= AUFGABENSTELLUNG =
Beantworte anhand des Artikels über den Privatdetektiv Anthony Pellicano die folgenden Fragen:
1. Wie alt ist Pellicano?
2. In wie vielen Punkten hat die Jury ihn für schuldig befunden?
3. Wie hoch ist die Geldstrafe, die er zusammen mit zwei weiteren Angeklagten zahlen muss?

Hollywood-Abhöraffäre Promi-Spion Pellicano muss 15 Jahre in Haft

Er belauerte Prominente, bestach die Polizei und bunkerte Geheiminformationen: Jetzt muss Hollywoods bekanntester Privatdetektiv Anthony Pellicano für seine jahrelange Spionage ins Gefängnis - und eine mehr als saftige Strafe zahlen.


Los Angeles - Zu seinen Kunden gehörten Hollywoodstars wie Tom Cruise, John Travolta oder Elizabeth Taylor. Doch in Zukunft wird Privatdetektiv Anthony Pellicano nur noch im Knast recherchieren.

Der Mann, der zahlreiche Prominente in Hollywood ausspioniert hat, ist am Montag von einem US-Gericht in Los Angeles zu 15 Jahren Haft verurteilt worden. Der 64-jährige Pellicano musste sich unter anderem wegen verbotenen Abhörens von Telefongesprächen sowie illegaler Beschaffung vertraulicher Informationen verantworten. Die Jury sprach ihn in insgesamt 72 Punkten für schuldig.

Staatsanwalt Daniel Saunders hatte argumentiert, Pellicano und seine Partner seien eine "korrupte kriminelle Organisation, die sich als legitime Privatdetektiv-Agentur getarnte hatte". Die Richter beließen es dann auch nicht bei der hohen Haftstrafe: Zusammen mit zwei weiteren im Prozess Angeklagten muss Pellicano eine Geldstrafe in Höhe von zwei Millionen Dollar zahlen.

= DATENSATZ =
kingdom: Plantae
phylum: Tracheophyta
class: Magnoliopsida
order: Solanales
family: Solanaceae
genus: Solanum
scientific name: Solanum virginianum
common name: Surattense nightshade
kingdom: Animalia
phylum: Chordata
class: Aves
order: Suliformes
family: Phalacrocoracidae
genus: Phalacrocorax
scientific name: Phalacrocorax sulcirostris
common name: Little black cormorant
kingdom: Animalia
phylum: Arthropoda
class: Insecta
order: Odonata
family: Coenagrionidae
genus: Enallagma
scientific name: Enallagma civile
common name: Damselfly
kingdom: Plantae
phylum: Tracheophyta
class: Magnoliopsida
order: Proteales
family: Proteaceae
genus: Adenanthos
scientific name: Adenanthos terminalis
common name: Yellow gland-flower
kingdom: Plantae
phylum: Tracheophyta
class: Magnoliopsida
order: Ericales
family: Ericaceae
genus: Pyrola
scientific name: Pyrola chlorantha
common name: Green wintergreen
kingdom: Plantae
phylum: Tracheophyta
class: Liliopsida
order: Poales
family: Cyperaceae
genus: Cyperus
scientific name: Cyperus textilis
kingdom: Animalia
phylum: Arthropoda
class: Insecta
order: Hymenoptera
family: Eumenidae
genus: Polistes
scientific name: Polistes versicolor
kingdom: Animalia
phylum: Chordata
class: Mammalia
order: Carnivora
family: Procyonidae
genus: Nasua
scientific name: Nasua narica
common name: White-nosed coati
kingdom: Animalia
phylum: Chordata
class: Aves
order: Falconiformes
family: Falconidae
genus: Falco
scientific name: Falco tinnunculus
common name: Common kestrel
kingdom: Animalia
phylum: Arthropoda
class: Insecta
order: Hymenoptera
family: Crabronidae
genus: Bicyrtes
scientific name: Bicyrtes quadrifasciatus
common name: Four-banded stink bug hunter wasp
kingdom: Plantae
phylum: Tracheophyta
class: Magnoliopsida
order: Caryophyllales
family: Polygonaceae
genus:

= ANTWORT =
1. Pellicano ist 64 Jahre alt.
2. Die Jury hat ihn in insgesamt 72 Punkten für schuldig befunden.
3. Die Geldstrafe beträgt zwei Millionen Dollar.